## Representing one terabit of information

I picked up my copy of Roger Penrose‘s Cycles of Time: An Extraordinary New View of the Universeand reread his opening chapter on the nature of entropy (if you struggle with this concept as a student then I recommend the book for this part alone – his exposition is brilliant).

My next thought was to think if I could model his comments about a layer of red paint sitting on top of blue paint – namely could I just write a program that showed how random molecular movements would eventually turn the whole thing purple. Seemed like a nice little programming project to while a way a few hours with – and the colours would be lovely too.

Following Penrose’s outline we would look at a ‘box’ (as modelled below) containing 1000 molecules. The box would only be purple if 499, 500 or 501 molecules were red (or blue), otherwise it would be shaded blue or red.

And we would have 1000 of these boxes along each axis – in other words $10^9$ boxes and $10^{12}$ molecules – with $5 \times 10^8$ boxes starting as blue (or red).

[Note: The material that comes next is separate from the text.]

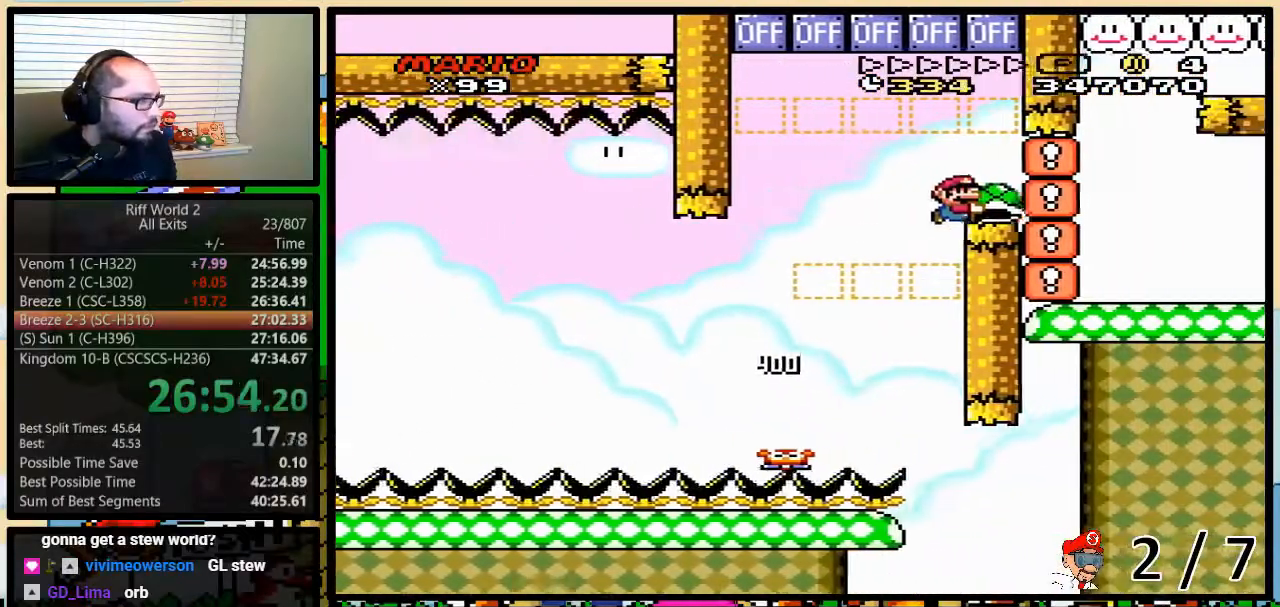
{"buttons": ["B", "Y", "DPAD_RIGHT"], "events": [[200, "B", "up"], [383, "B", "down"]]}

Then on each iteration we could move, say $10^6$ molecules and see what happens.

But while the maths of this is simple, the storage problem is not – even if we just had a bit per molecule it is one terabit of data to store and page in and out on every iteration.

I cannot see how compression would help – initially the representation would be highly compressible as all data would be a long series of 1s followed by a long series of 0s. But as we drove through the iterations and the entropy increased that would break down – that is the whole point, after all.

I could go for a much smaller simulation but that misses demonstrating Penrose’s point – that even with the highly constrained categorisation of what constitutes purple, the mixture turns purple and stays that way.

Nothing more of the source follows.